▶ [Provided entries]
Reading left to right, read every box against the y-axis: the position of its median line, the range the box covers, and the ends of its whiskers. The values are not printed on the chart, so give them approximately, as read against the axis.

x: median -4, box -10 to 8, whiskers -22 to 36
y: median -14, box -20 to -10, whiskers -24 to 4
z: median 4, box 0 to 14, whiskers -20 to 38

* * *

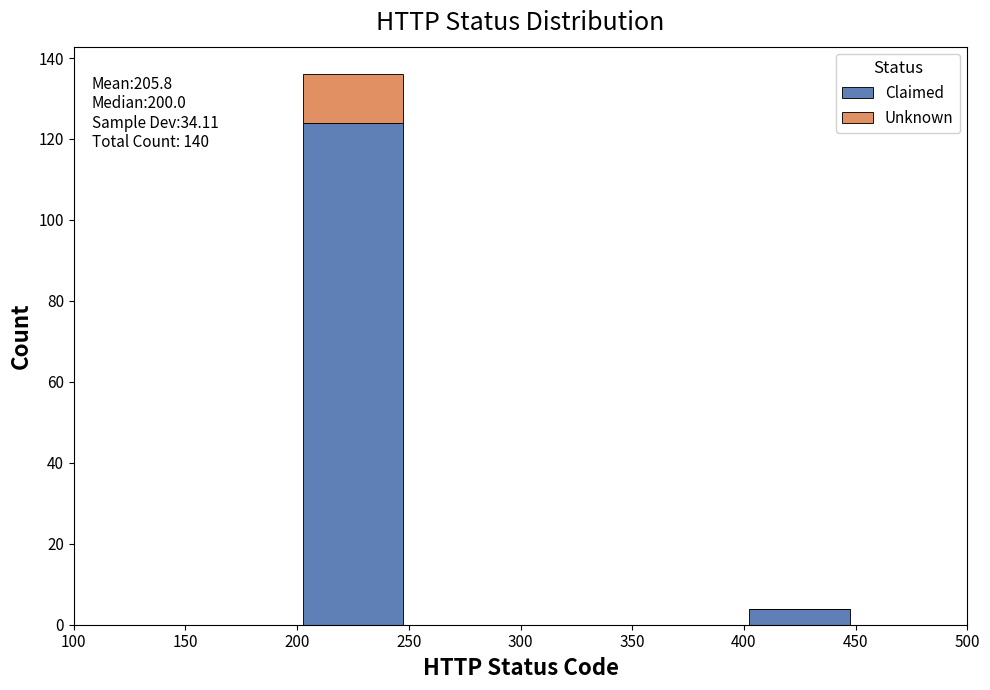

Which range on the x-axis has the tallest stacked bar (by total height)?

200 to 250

▶ [Exercise requirements] Edit the listing from the line containing "x: median -4, box" down to the line containing "z: median 4, box 0 to 14, whiskers -20 to 38", changing "whiskers" to "whisker ends" and keeping everything else the same. Return only those lines.

▶ [Response area]
x: median -4, box -10 to 8, whisker ends -22 to 36
y: median -14, box -20 to -10, whisker ends -24 to 4
z: median 4, box 0 to 14, whisker ends -20 to 38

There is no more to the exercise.